Early-childhood education offers a good example of such pitfalls. Head Start, a federal program that funds preschool initiatives for the poor, was based on a modest number of small-scale, randomized experiments showing positive cognitive outcomes associated with preschool intervention. These limited evaluations helped trigger expenditures of over $200 billion since 1965. Yet the scaled-up national program never underwent a thorough, scientifically rigorous evaluation of its effectiveness until Congress mandated a study in 1998. Even then, the publication of the study's results (documenting the program's effects as measured in children in kindergarten, first grade, and third grade) was delayed for four years after data collection was completed. When finally released, the results were disappointing, with almost all of the few, modest benefits associated with Head Start evaporating by kindergarten. It seems the program had been running for decades without achieving all that much. Worse yet, the scant evidence of success has not stopped Head Start's budget from continuing to swell: The program cost $8 billion last year.

The billions of dollars of expenditures on Head Start have been defended for many years largely on the basis of just two small-scale evaluations — the HighScope Perry Preschool study, which began in the 1960s in Ypsilanti, Michigan, and Carolina Abecedarian in Chapel Hill, North Carolina.
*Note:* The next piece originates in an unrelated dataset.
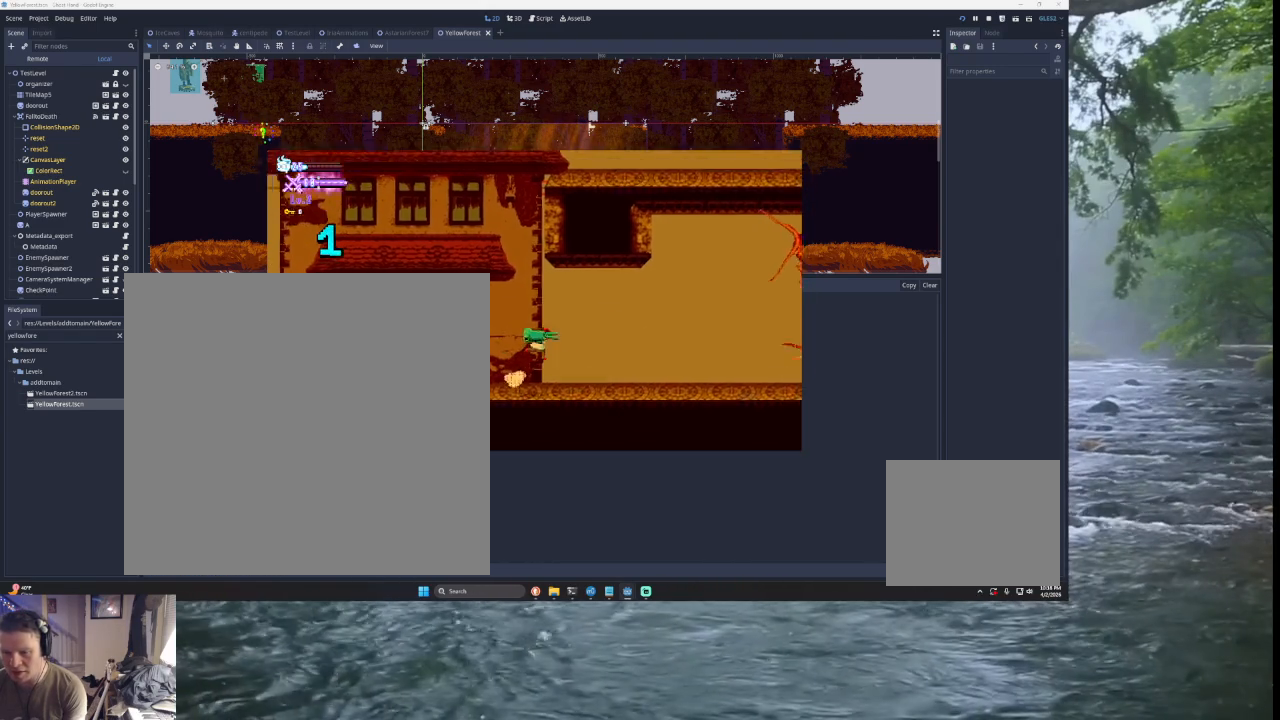
{"buttons": [], "left_stick": "right", "right_stick": "center", "events": [[67, "SQUARE", "up"], [67, "TRIANGLE", "up"]]}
James Heckman of the University of Chicago and his co-authors used advanced econometric methods to examine the Perry program, an early-childhood education initiative that primarily targeted African-American children. The researchers found that the program produced $7 to $12 in societal benefits for every dollar invested — the equivalent of a policy grand slam.

If early-childhood education in the inner cities yields such extraordinary benefits, one would think that a few small-scale reproductions of Perry and Abecedarian would turn up similar results. Yet not a single experimental evaluation of the Perry or Abecedarian approaches applied in another setting or on a larger scale has produced anything like the same results. Failure to replicate those successes on a local level should have indicated that the success of Perry and Abecedarian might well have been something of a mirage, or at least that its causes had not been properly understood. Instead, we have an ever-growing federal program with calls for additional early-childhood programs. [For a detailed analysis of Head Start, see "The Dubious Promise of Universal Preschool" by David J. Armor and Sonia Sousa.]

Job-training programs have followed a similar pattern. Once again, when early attempts showed some promise, they quickly became the templates for (and were used as arguments in favor of) heavily funded, large-scale replication efforts. And once again, disappointing results followed after billions of dollars had been spent.

The replication of Center for Employment Training programs is a classic example of this problem of overvaluing modest evidence. Based on the significant positive results of a 1992 evaluation of one center in San Jose, California, the federal government expanded the CET program across the nation. Twelve sites were later evaluated, and none of the results approached anything like those of the San Jose program. Not only did these nearly identical programs fail to increase the employment and earnings of participants, but evaluations showed that young men who participated in CET experienced declines in employment, earnings, and number of months worked.

These experiences with early-childhood education and job-training programs should teach policymakers to hesitate before replicating even seemingly successful efforts on a large scale. It is easy to be fooled by highly technical language or econometric instruments that mask unreliable results, and it is especially tempting for policymakers eager for answers to make too much of a single instance of apparent success in addressing a serious problem.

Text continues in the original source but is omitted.